I’m working on a script for scraping a particularly complicated site, which makes targeting specific HTML elements especially tricky. Dev tools to the rescue!

At first I was manually reconstructing tag hierarchies (e.g., .class_1 .class_2 .class_3) to target specific elements, and then passing those hierarchies to BeautifulSoup’s .select() method. Usually this worked, but it was a tendious process for this site and one that yielded unexpected results at times, too, since it turned out additional page elements shared the same tags, which meant I had to go back and built an even more specific tag hierarchy. Targeting elements using an XPath expression would provide more control, but manually putting that path together posed the same problem.

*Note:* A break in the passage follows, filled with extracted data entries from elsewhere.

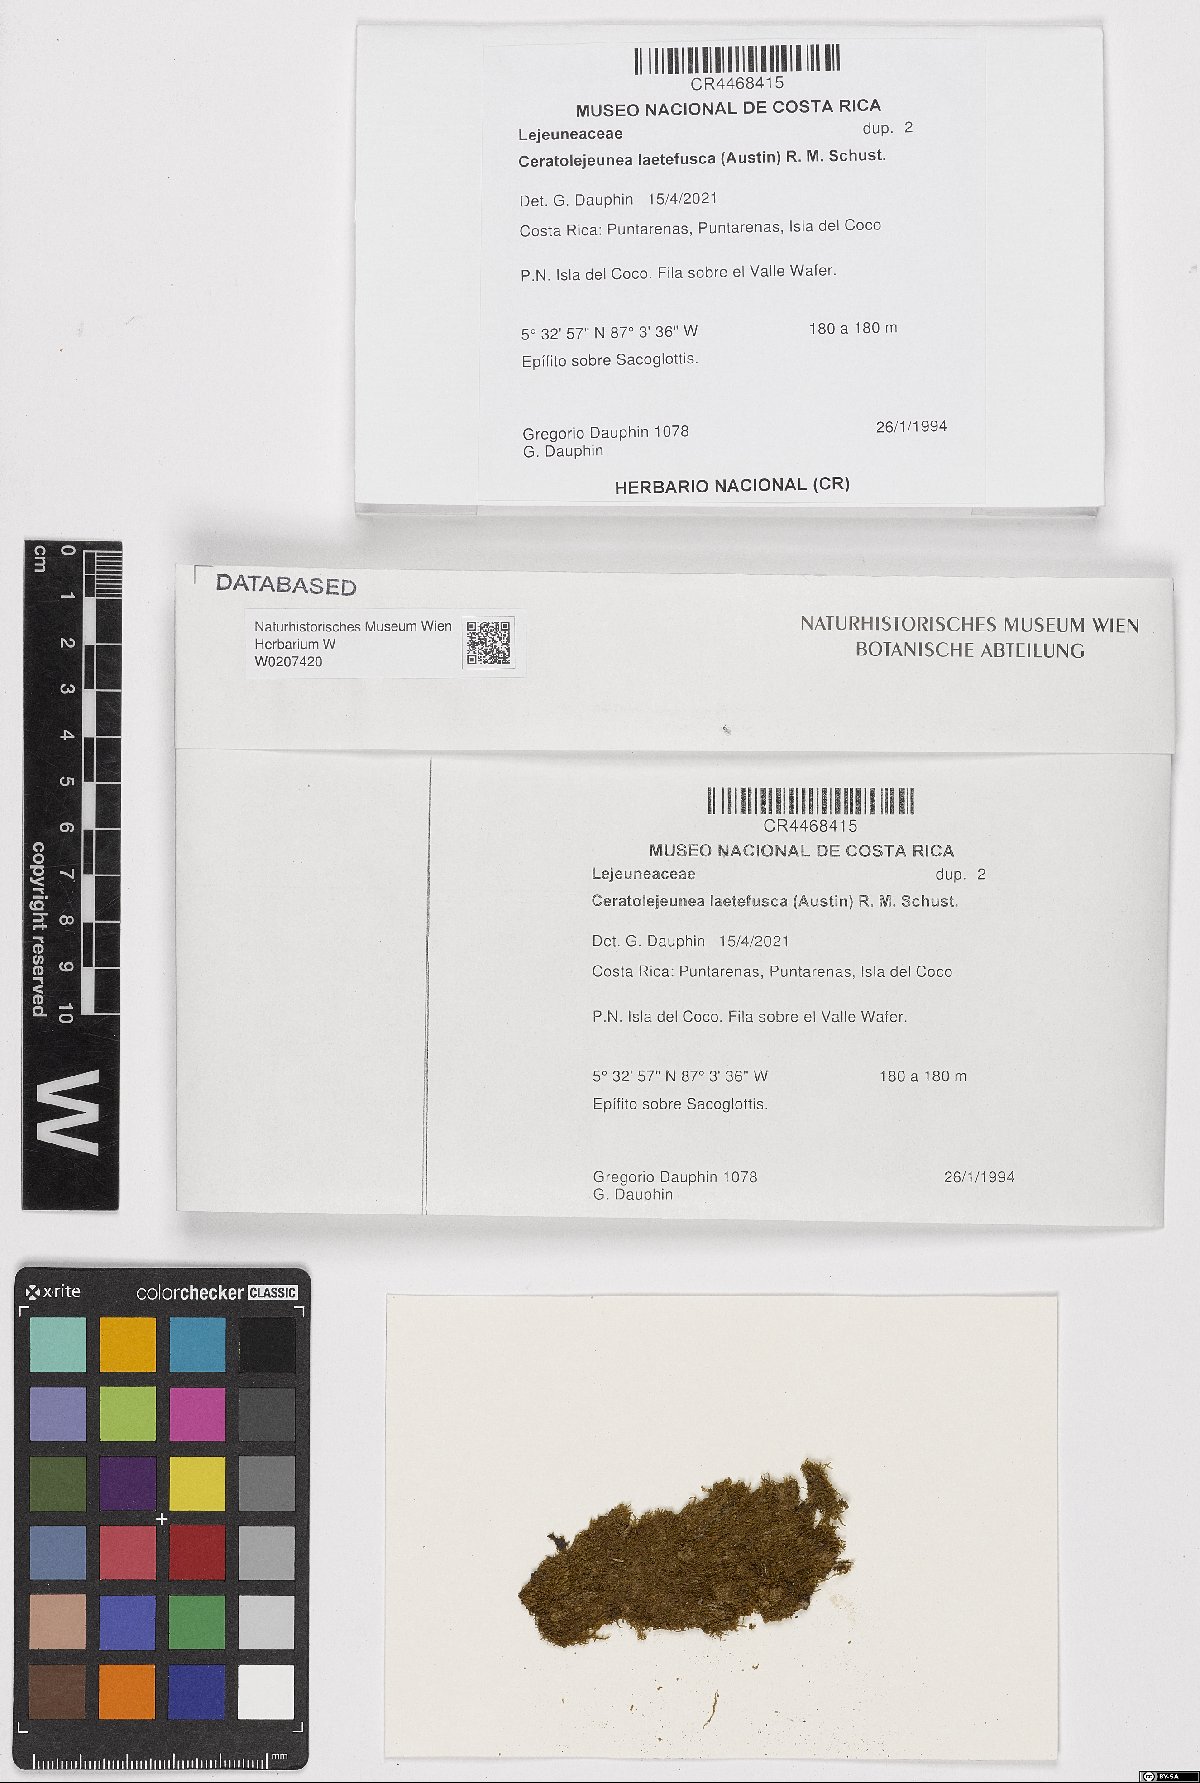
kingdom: Plantae
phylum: Marchantiophyta
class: Jungermanniopsida
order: Porellales
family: Lejeuneaceae
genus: Ceratolejeunea
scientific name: Ceratolejeunea laetefusca
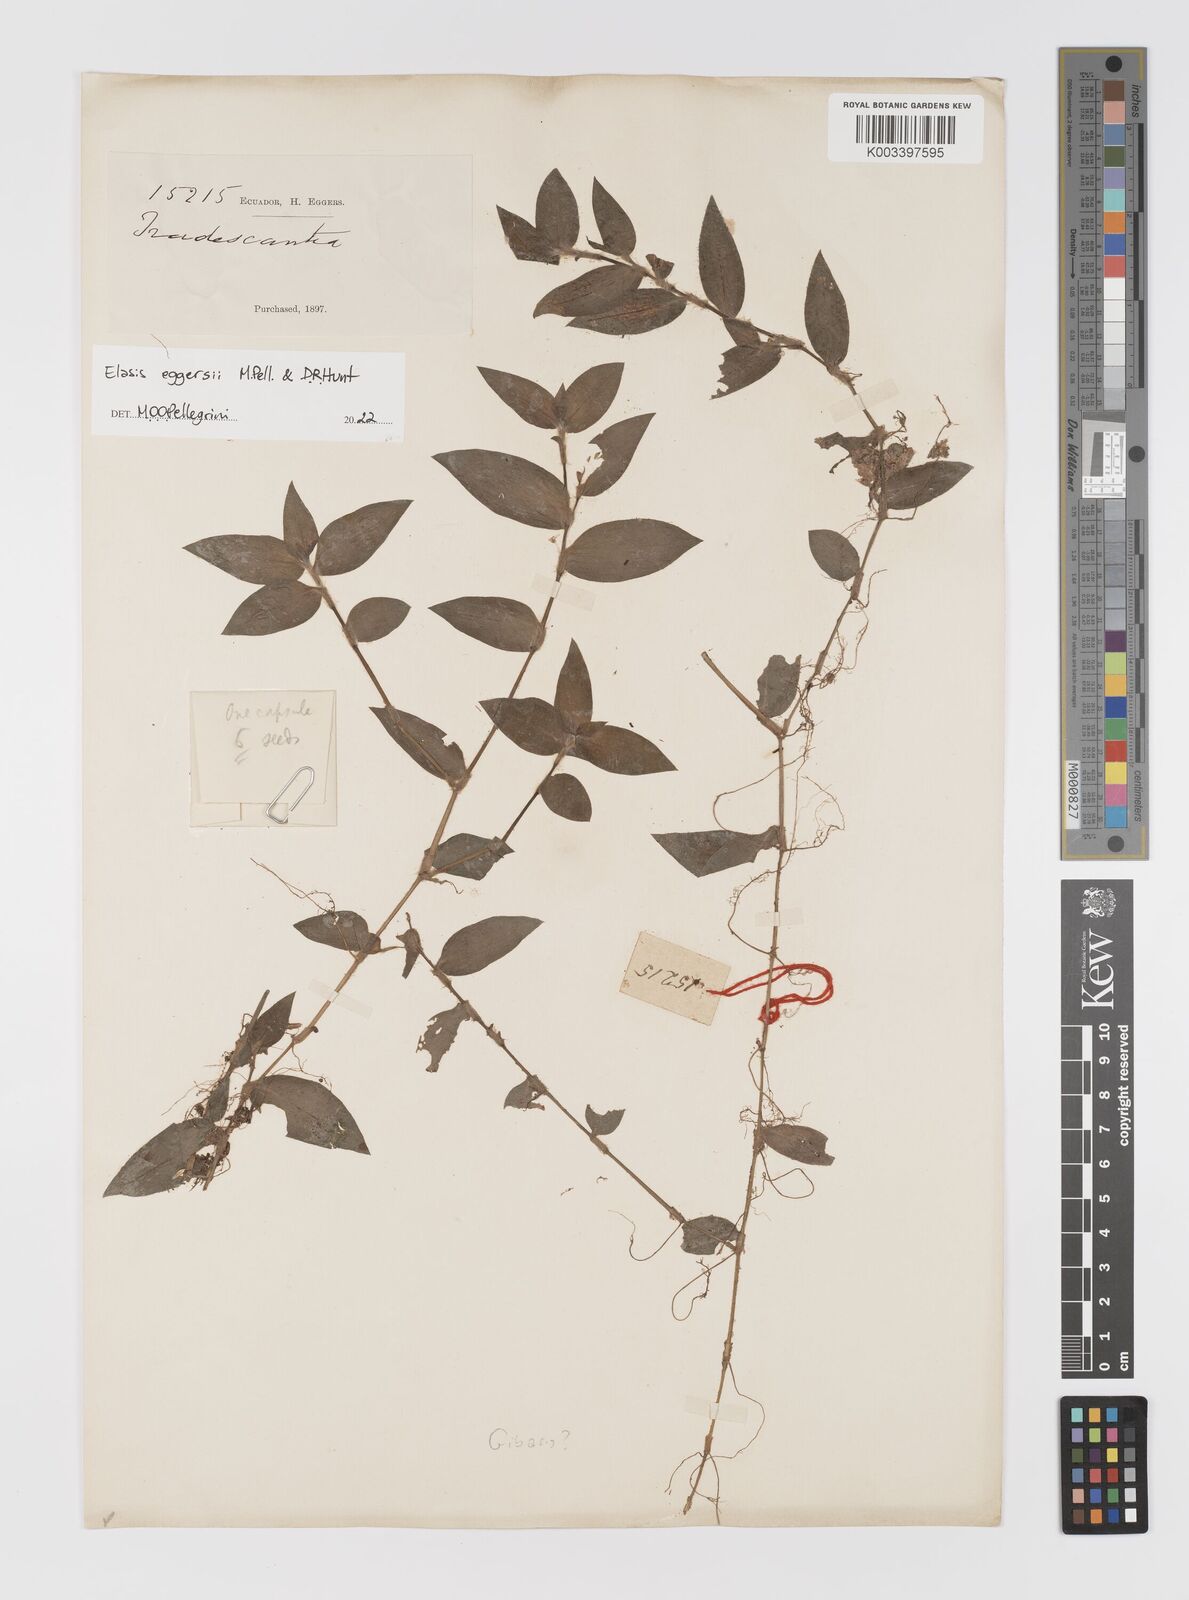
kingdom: Plantae
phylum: Tracheophyta
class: Liliopsida
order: Commelinales
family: Commelinaceae
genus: Elasis
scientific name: Elasis
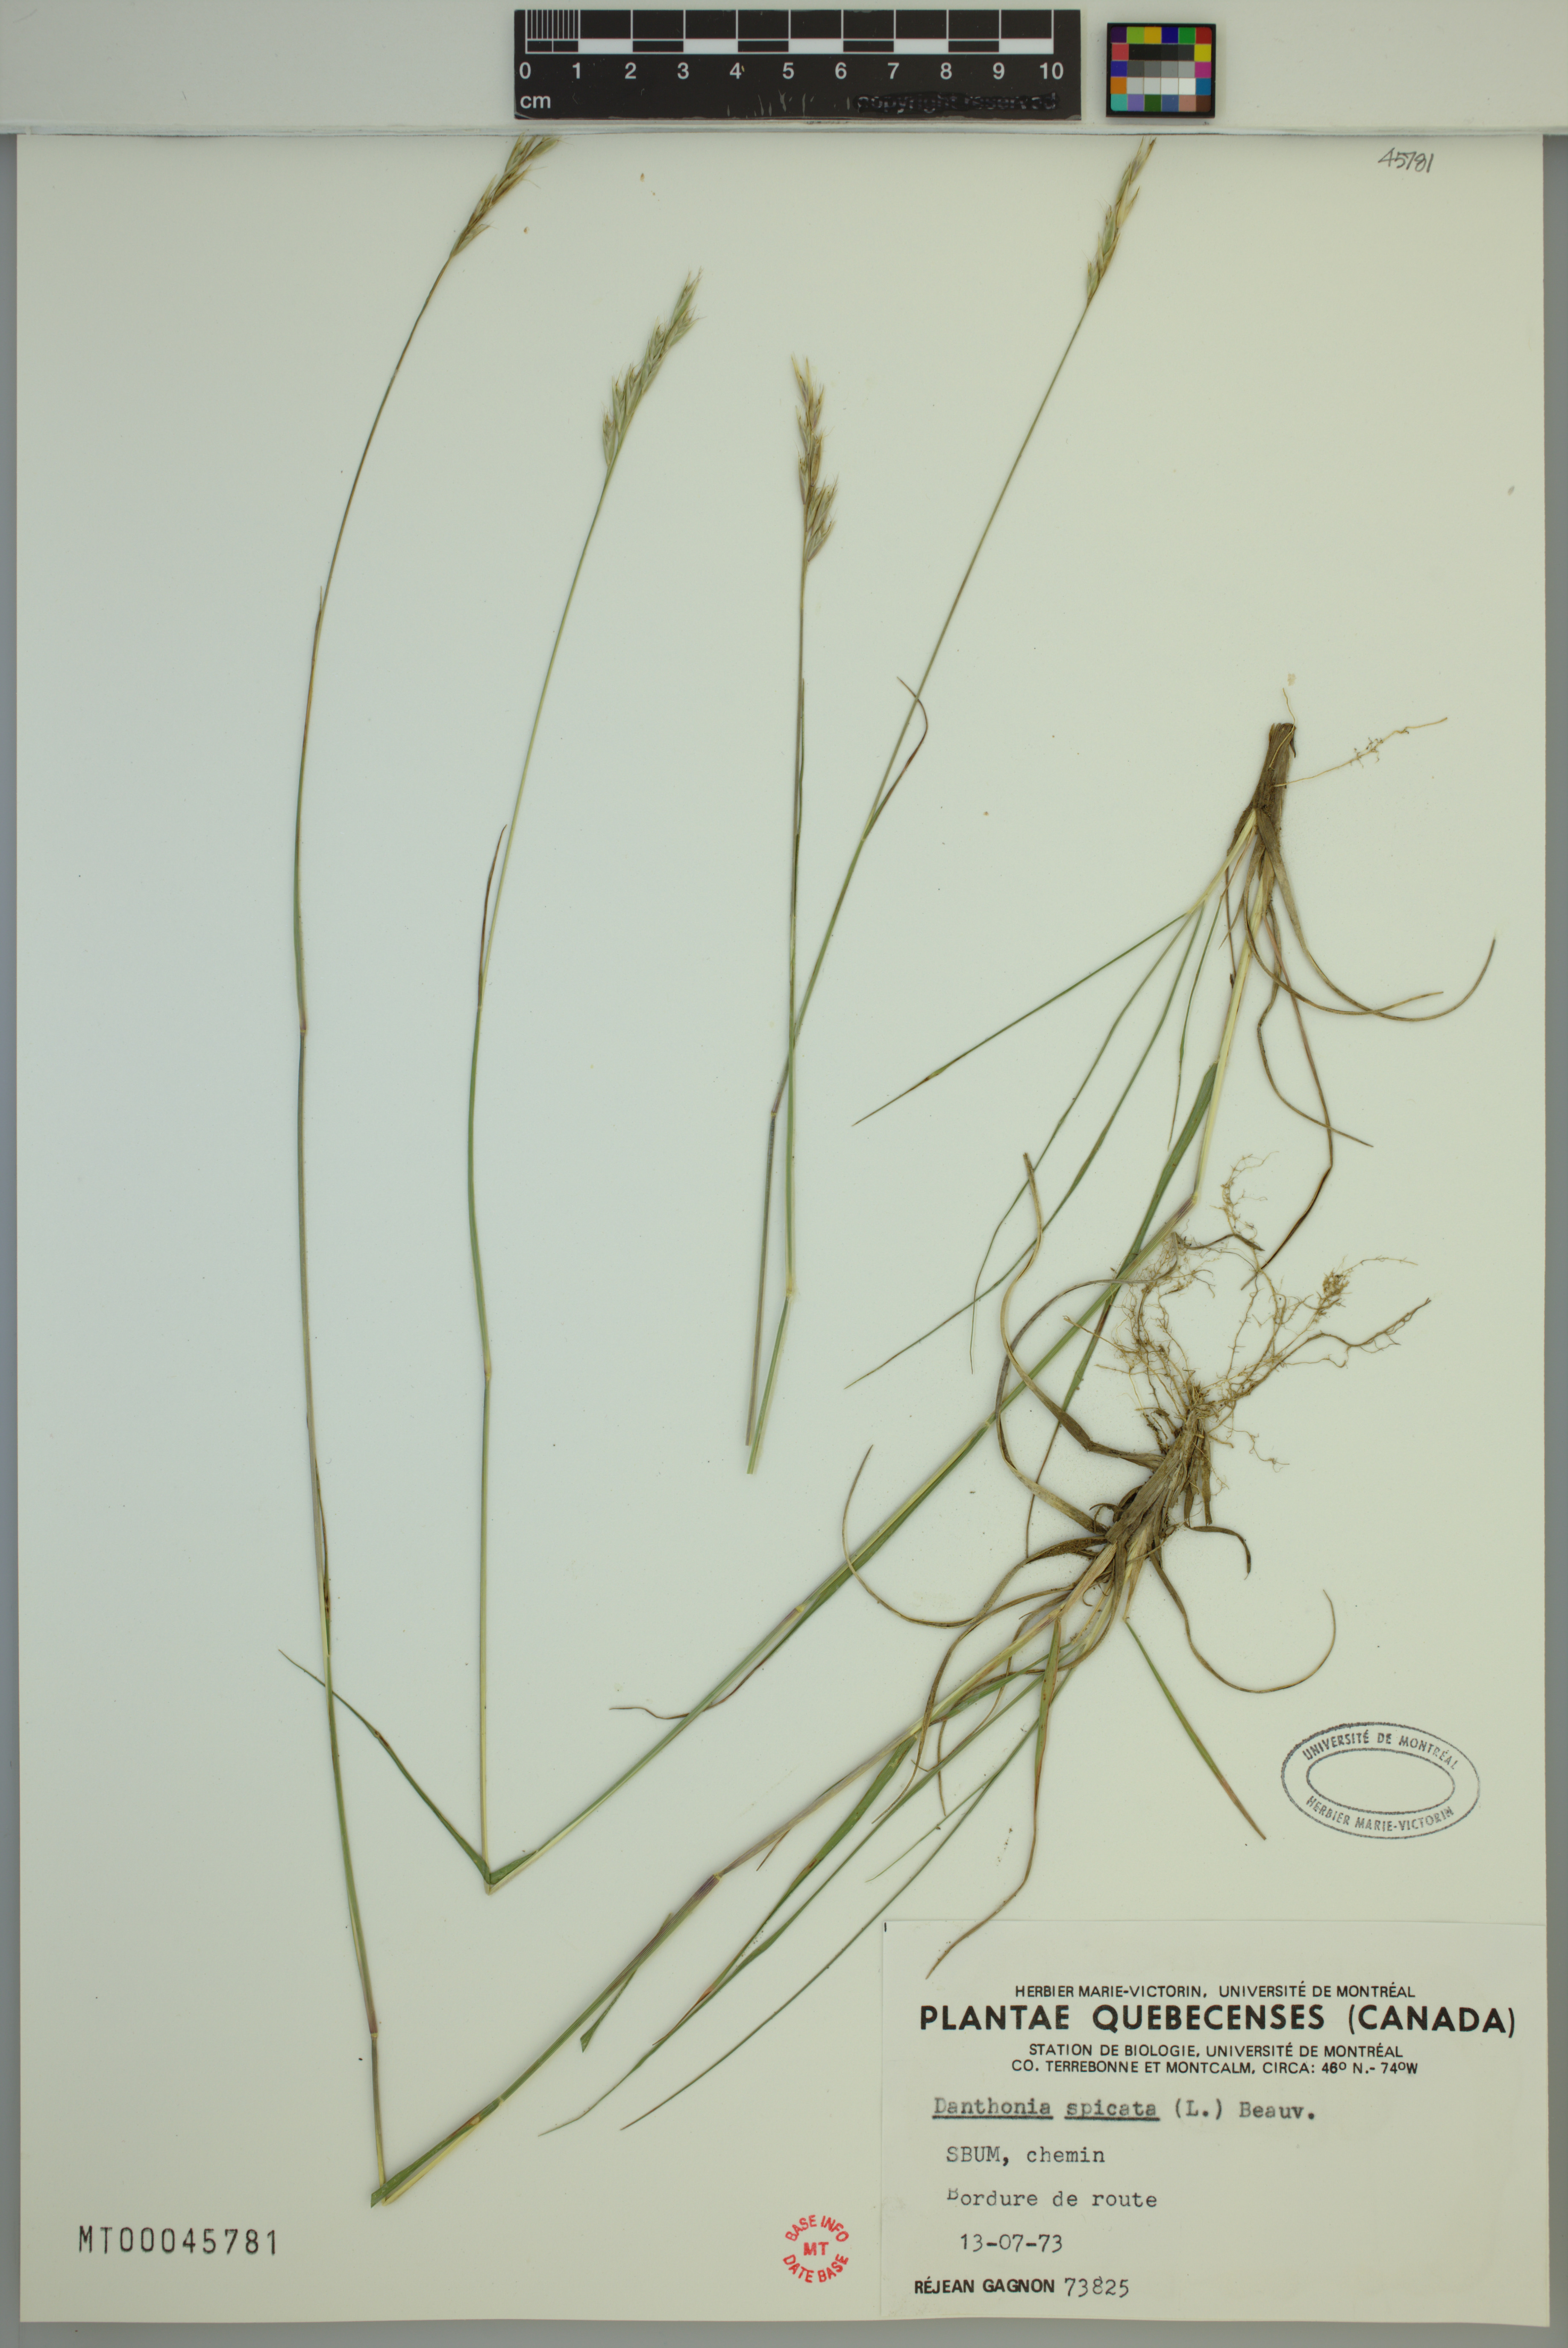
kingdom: Plantae
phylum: Tracheophyta
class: Liliopsida
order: Poales
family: Poaceae
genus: Danthonia
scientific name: Danthonia spicata
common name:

Turns out developer tools does it for you:

  1. Right-click the element you’re targeting and select Inspect to open Dev Tools
  2. In the Elements tab, ensure you’ve selected the correct HTML element
  3. Right-click on the element you’re targeting, and then select Copy > Copy XPath

Voila! So simple. Armed with the XPaths of the elements I was targeting, I ended up using Selenium’s .find_elements() method like this:

# Import Selenium modules
from selenium import webdriver
from selenium.webdriver.common.by import By

# Instantiate driver
driver = webdriver.Chrome()

# Load page
driver.get('http://www.mywebsite.com')

# Target element
try:
    target_element = driver.find_element(By.XPATH, '//sample/xpath/to/targeted[@class="element"]')
except NoSuchElementException:
    # Handle exception
else:
    # Do something with target_element